Mais Harry savait que son ancien professeur avait compris, et baissa les yeux.

- Très bien, se reprit l'adulte. Je vais t'aider.

Il l'embarqua dans les autres rayons et lui fit essayer un pull afin de deviner sa taille. Une fois cela accompli, il lui prit d'office cinq pulls dans les tons verts et vit la grimace de son fils.

- Ça ira bien avec tes yeux, se moqua-t-il ouvertement.

- Et ça fait très serpentard, répondit Harry avec amusement. J'aime bien le vert, mais je n'aime pas le kaki.

- Ah.

Severus reposa les deux pulls vert kaki et garda les trois autres avant d'en prendre un bleu, un rouge, et deux noirs. Il prit également plusieurs t-shirt et le laissa choisir ceux plus décontracté. Mais Harry avait beaucoup de mal à choisir et Severus perdait patience.

- Aucun ne te plaît ?

- Si mais…

Le prix. Severus était certain que son fils bloquait sur le prix.

- Prends celui de droite, puis le bleu turquoise avec un vif d'or et celui avec la phrase anglaise. Tu vas aller m'essayer tout ça et je te rejoins avec des pantalons et des sous-vêtements.

La bouche ouverte prêt à protester, Harry secoua la tête et se dirigea aux cabines d'essayages comme s'il allait à l'échafaud.

Une vendeuse prit rapidement ses mesures et lança un sortilège qu'il ne compris pas avant de pouvoir accéder aux cabines.

Severus le rejoignit alors que Harry essayait le troisième pull et lui tendit des pantalons.

- Tout te va ?

- Oui… la dame a lancé un sortilège… je…

- Un sort d'ajustement j'imagine, fit Severus. Les françaises sont bien sympathiques.

Harry joua le top model devant Severus qui approuva les tenues puis ce fut l'inverse. Severus grogna lorsque son fils lui demanda de voir les habits qu'il essayait mais la supplication ne tomba pas dans l'oreille d'un sourd : il avait fait subir à Harry un essayage en règle, alors il devait faire pareil. Et étonnement, cela ne le dérangea pas. Certains habits fut bannis et Harry râla sur le fait que la plupart des vêtements n'étaient faits que de tissu noir et Severus s'emporta en lui disant qu'il n'avait qu'à lui trouver mieux.
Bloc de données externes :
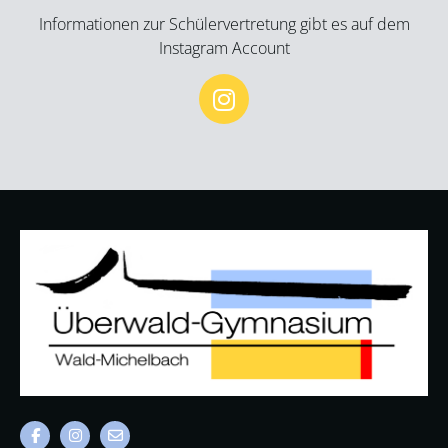
Informationen zur Schülervertretung gibt es auf dem
Instagram Account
Et il aurait peut-être dû éviter de dire cela…

Il s'était ensuite retrouvé avec une vingtaine de pulls, de robes de sorciers et de pantalons tous plus classes les uns que les autres et Harry demanda de tous les voir sur lui. Malgré lui, Severus se prêta au jeu et ils eurent de belles surprises. Lily n'aurait qu'à bien se tenir, et Harry avait décidément du goût si cela n'était pas pour lui-même.